Another Fourth Amendment consequence flows from the commercial purpose of gift cards. Unlike cell phones and computers, whose function of storing personal information often results in access being restricted by a password, the raison d’être of gift cards means that third party cashiers will often be doing the same swiping that law enforcement did here. DE L’Isle, 825 F.3d at 430 (“[T]he purpose of a … gift card is to enable the holder of the card to make purchases, and to accomplish this, the holder must transfer information from the card to the seller, which negates an expressed privacy interest.”); Bah, 794 F.3d at 633 (“A credit card’s stored information … is intended to be read by third parties. That is the only reason for its existence.” (second emphasis added) (quoting United States v. Benjamin, No. 4:14-CR-3089, 2014 WL 5431349, at *11 (D. Neb. Oct. 24, 2014))); see generally Smith v. Maryland, 442 U.S. 735 (1979) (discussing the third party doctrine); United States v. Miller, 425 U.S. 435 (1976) (same).

We thus join the other courts that have considered this issue and conclude that society does not recognize as reasonable an expectation of privacy in the information encoded in a gift card’s magnetic stripe. See Bah, 794 F.3d at 631; DE L’Isle, 825 F.3d at 432; Alabi, 943 F. Supp. 2d at 1285; Medina, 2009 WL 3669636, at *11.

I’ve already blogged at length on why I don’t find this position persuasive, but let me just expand on two points. One is doctrinal, and the other is conceptual.

The doctrinal point is that it is hard to square with the Supreme Court’s reasoning in Arizona v. Hicks, 480 U.S. 321 (1987). Specifically, Part II of Hicks considered whether an officer “searched” a turntable when he moved it slightly to see the serial numbers printed on the bottom. (The officer came across the turntable in an apartment he had entered under exigent circumstances; he thought the turntable likely was stolen, so he moved it to get the serial number to check.) The officer’s act was not likely to reveal a lot of information, and the only information was the manufacturer’s information about the serial number. Nonetheless, the Court ruled that moving the turntable was a search:

Officer Nelson’s moving of the equipment, however, did constitute a “search” separate and apart from the search for the shooter, victims, and weapons that was the lawful objective of his entry into the apartment. Merely inspecting those parts of the turntable that came into view during the latter search would not have constituted an independent search, because it would have produced no additional invasion of respondent’s privacy interest. See Illinois v. Andreas, 463 U. S. 765, 771 (1983). But taking action, unrelated to the objectives of the authorized intrusion, which exposed to view concealed portions of the apartment or its contents, did produce a new invasion of respondent’s privacy unjustified by the exigent circumstance that validated the entry. This is why, contrary to JUSTICE POWELL’S suggestion, post, at 333, the “distinction between `looking’ at a suspicious object in plain view and `moving’ it even a few inches” is much more than trivial for purposes of the Fourth Amendment. It matters not that the search uncovered nothing of any great personal value to respondent — serial numbers rather than (what might conceivably have been hidden behind or under the equipment) letters or photographs. A search is a search, even if it happens to disclose nothing but the bottom of a turntable.

=====

_Exercise description_
Continue the commentary on gift card searches and the Fourth Amendment from the point where it stops.

_Extracted information_
=====

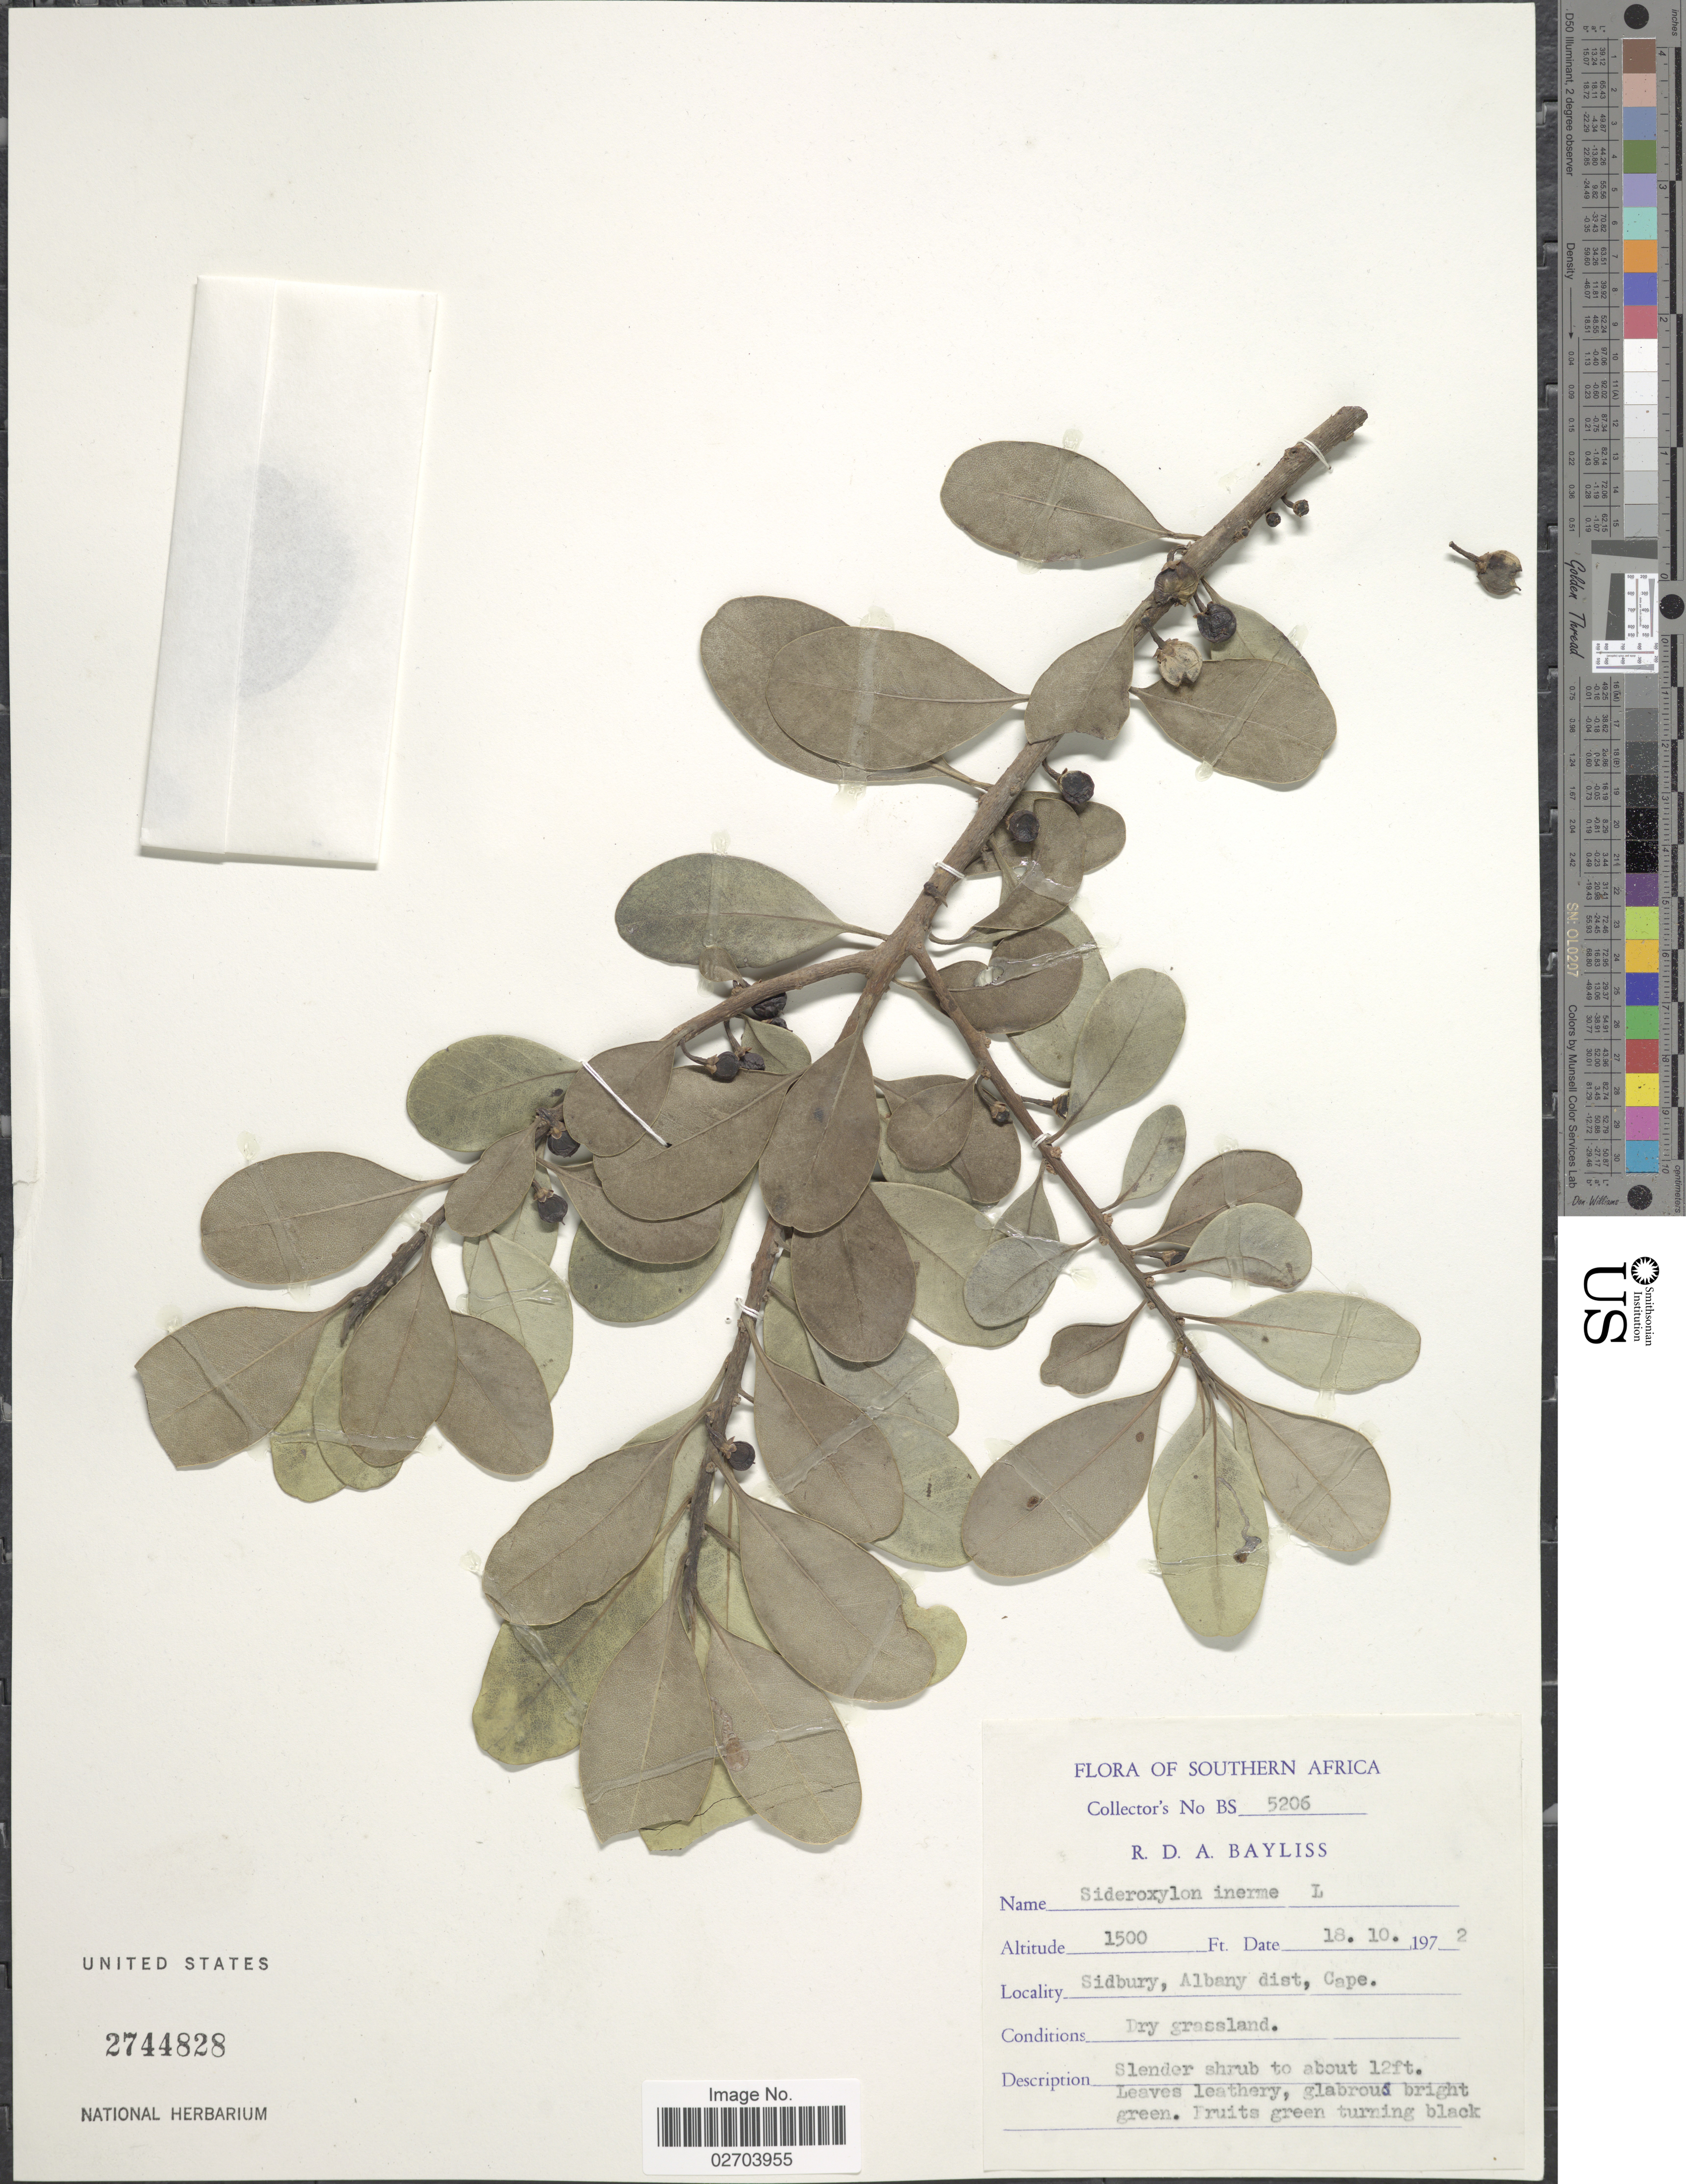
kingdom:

=====

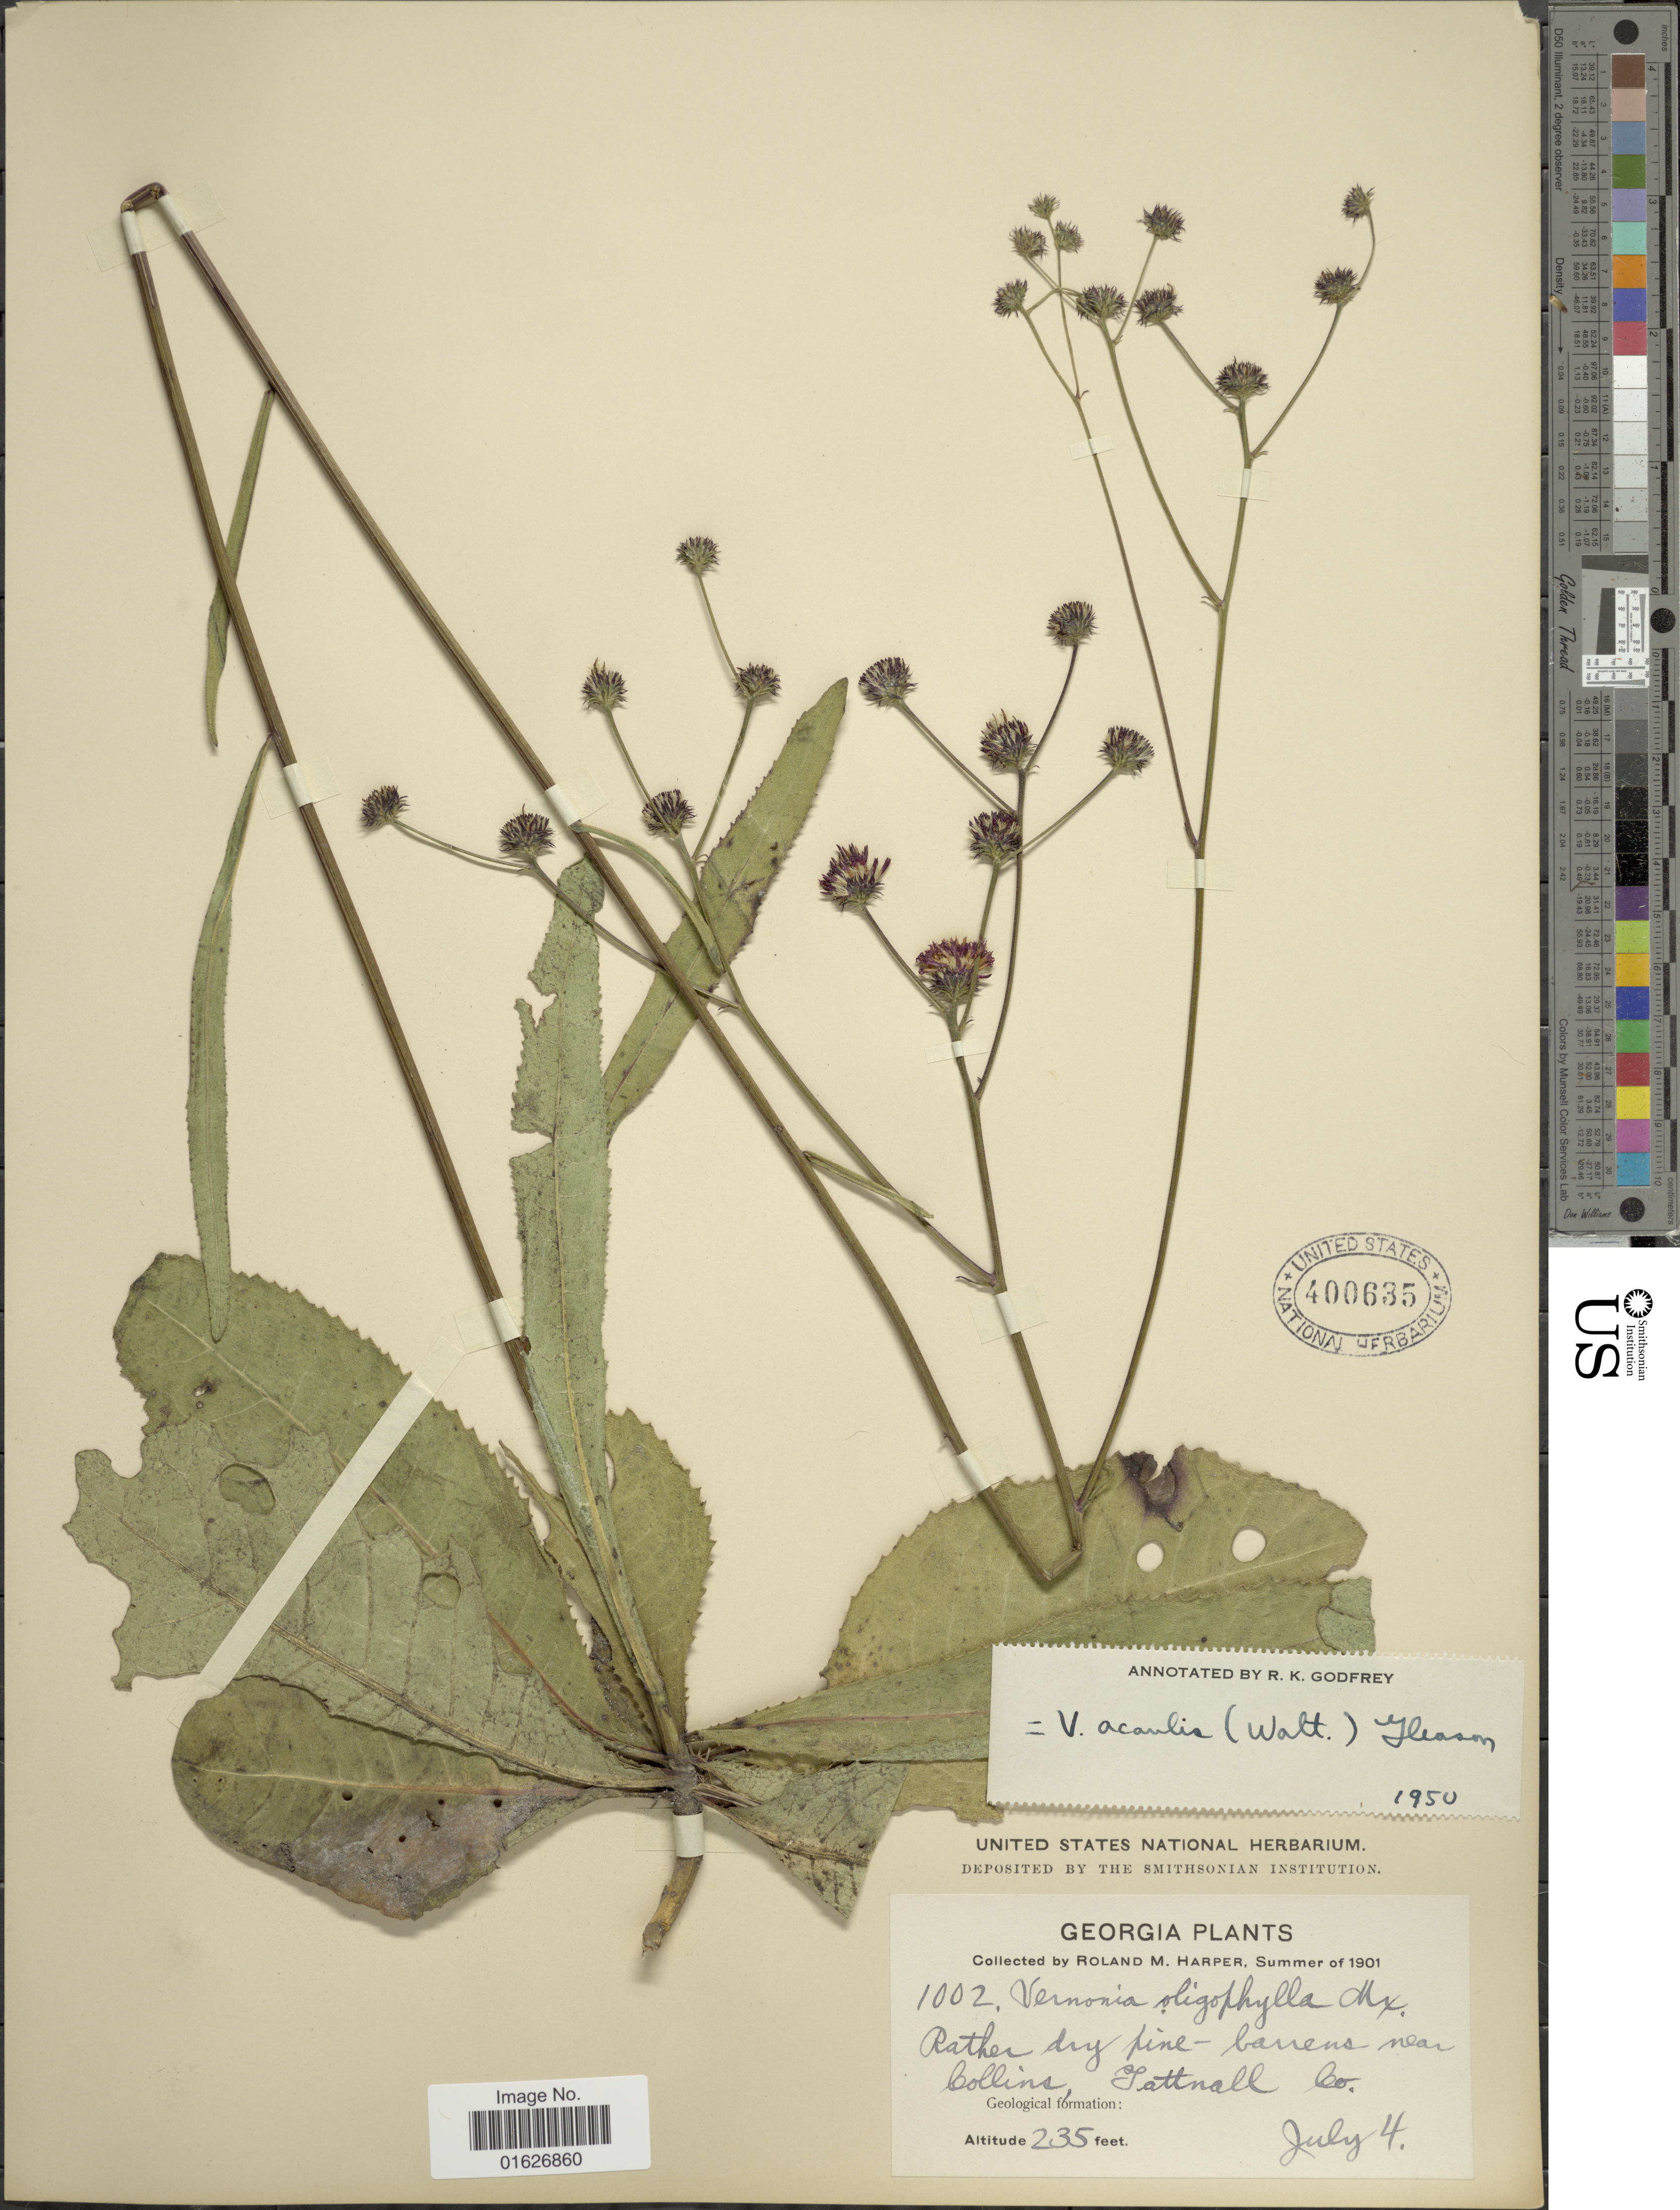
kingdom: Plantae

=====

_Result of the task_
I think it’s difficult to distinguish the magnetic stripe cases from Hicks. The “few lines of characters” in a magnetic stripe contain around the same amount of information that would typically be found under a turntable, so the quantity argument doesn’t work. And serial numbers aren’t personal information, either. They are just meaningless numbers assigned by a company that most users don’t know about and would never care to see. They contain less personal and revealing information than the personal name and other information typically stored in a magnetic stripe.

Further, the fact that credit card numbers are stored in order to be revealed when they are used is irrelevant to the lawfulness of access when they are not being used. Perhaps an analogy to traditional property might help make the point. Instead of credit cards, think of cash. I keep cash in my wallet so I can give that cash to third parties in exchange for goods and services. “The raison d’être” of keeping cash in my wallet is to hand it over to “third party cashiers” in a commercial exchange, relinquishing all rights in the cash. And yet it’s a search for the police to open up a closed wallet. See, e.g., United States v. Rivera-Padilla, 365 Fed.Appx. 343 (3d Cir. 2010) (opening a “closed wallet is an unreasonable search under the Fourth Amendment unless it is justified by one of the recognized exceptions to the warrant requirement”).

Like moving the turntable in Hicks, or opening the closed wallet in Rivera-Padilla, scanning a magnetic stripe on the back of a card “expose[s] to view concealed portions of the [item] or its contents” and is therefore a search.

Second, you might ask, why does it matter? It might seem like this is a really minor question. But I think there’s an important concept in play, and it’s a concept that has come up in a lot of recent cases. I’m thinking of the cases from the Playpen litigation on whether accessing an IP address in a target computer is a search, as well as the recent Georgia case on whether calling 911 from a locked phone is a search. In all of these cases, the government forced information stored from inside an electronic storage device owned by the defendant and brought that information into the government’s possession. In all of the cases, the information was pretty limited, and in all of the cases the courts had to consider whether forcing the revealing of the information was a search.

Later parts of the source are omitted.